It comes amid a furore over Covid-19 vaccine rules that has seen him being detained at a Melbourne hotel facing deportation ahead of this month’s Australian Open.

Djokovic has been detained since Thursday morning at an immigration facility in Melbourne after his visa was cancelled following scrutiny of the medical exemption he had secured to enter the country.

He has appealed against the decision and must wait for a hearing on Monday to discover his fate.

Friday was Christmas in Serbia but Djokovic faces spending the weekend in Melbourne’s Park Hotel, which is used to house asylum seekers and refugees, before Monday’s hearing.

 (Instagram)
(Instagram)

His wife earlier took to social media to express her gratitude to the player’s fans for their backing.

In Instagram and Twitter posts, Jelena Djokovic wrote: “Thank you dear people, all around the world for using your voice to send love to my husband.

“I am taking a deep breath to calm down and find gratitude (and understanding) in this moment for all that is happening.

“The only law that we should all respect across every single border is Love and respect for another human being.

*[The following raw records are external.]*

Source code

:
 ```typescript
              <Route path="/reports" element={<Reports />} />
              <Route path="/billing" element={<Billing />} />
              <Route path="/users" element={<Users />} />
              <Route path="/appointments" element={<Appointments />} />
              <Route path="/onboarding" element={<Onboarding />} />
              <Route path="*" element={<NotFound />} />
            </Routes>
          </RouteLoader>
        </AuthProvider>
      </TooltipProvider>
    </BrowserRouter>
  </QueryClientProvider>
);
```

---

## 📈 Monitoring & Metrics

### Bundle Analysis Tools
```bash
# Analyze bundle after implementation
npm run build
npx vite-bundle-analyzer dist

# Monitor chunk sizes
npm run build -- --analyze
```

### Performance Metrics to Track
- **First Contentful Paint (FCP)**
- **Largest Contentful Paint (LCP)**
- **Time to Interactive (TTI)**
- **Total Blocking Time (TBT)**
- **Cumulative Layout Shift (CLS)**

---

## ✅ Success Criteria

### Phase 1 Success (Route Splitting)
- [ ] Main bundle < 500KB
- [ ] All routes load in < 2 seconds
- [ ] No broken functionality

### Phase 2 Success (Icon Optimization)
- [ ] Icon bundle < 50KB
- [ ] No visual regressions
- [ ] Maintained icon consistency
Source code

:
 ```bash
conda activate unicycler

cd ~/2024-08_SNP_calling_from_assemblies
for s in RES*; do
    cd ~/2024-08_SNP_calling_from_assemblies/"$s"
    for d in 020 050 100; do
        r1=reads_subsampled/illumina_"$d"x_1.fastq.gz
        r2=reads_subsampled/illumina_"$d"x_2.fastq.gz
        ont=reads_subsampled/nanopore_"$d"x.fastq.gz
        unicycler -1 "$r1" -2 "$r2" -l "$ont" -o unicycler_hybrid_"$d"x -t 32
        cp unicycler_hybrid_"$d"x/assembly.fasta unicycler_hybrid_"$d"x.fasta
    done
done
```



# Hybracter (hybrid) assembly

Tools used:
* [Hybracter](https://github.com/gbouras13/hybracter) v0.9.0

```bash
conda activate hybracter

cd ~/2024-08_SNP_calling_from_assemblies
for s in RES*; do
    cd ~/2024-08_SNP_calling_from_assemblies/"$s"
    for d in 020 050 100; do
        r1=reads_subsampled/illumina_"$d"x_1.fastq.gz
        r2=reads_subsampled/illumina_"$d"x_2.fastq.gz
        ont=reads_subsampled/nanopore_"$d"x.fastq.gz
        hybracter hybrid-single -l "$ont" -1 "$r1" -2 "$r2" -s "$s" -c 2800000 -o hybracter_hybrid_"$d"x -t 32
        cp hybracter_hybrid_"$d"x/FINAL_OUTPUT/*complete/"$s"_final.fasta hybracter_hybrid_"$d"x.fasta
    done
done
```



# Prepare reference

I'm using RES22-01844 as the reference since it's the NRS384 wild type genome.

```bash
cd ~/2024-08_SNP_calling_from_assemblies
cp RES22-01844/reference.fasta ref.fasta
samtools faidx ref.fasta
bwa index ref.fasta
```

“Love and forgiveness is never a mistake but a powerful force. Wishing you all well!”

There was a small crowd outside the Park Hotel on Friday, where someone who gave her name only as Tatjana told the PA news agency the tennis player “doesn’t deserve to be in this refugee camp”.

“I'm here to support Novak, to set him free, because I think he doesn't deserve what the Australian government has done to him and it's not true when they said in the media that they treat everyone equally,” Tatjana said.

Novak Djokovic’s wife Jelena posted this picture of the couple on Instagram on Friday (Instagram)
Novak Djokovic’s wife Jelena posted this picture of the couple on Instagram on Friday (Instagram)

Australia’s Nick Kyrgios, who has been a fierce critic of Djokovic on many matters, weighed in on Twitter to call for his country to “do better” in its treatment of the nine-time Australian Open champion.

The world number 93 wrote: “Look I definitely believe in taking action, I got vaccinated because of others and for my mums health, but how we are handling Novak's situation is bad, really bad.

“Like these memes, headlines, this is one of our great champions but at the end of the day, he is human. Do better.”

Hours earlier, Djokovic’s father claimed the world number one has been made a scapegoat and “crucified” in the row.

Protestors gather outside an immigration detention hotel where Novak Djokovic is believed to staying (AP)
Protestors gather outside an immigration detention hotel where Novak Djokovic is believed to staying (AP)

In Belgrade, Srdjan Djokovic demonstrated outside the National Assembly buildings and addressed a media conference to highlight what he perceived to be an injustice Down Under.

“He met all the required conditions for the entry and participation at the tournament that he would have certainly won, since it's Novak, the best tennis player and sportsman in the world,” Srdjan Djokovic told a press conference on Thursday.

“Jesus was crucified and endured many things, but is still alive among us. Novak is also crucified... He will endure.”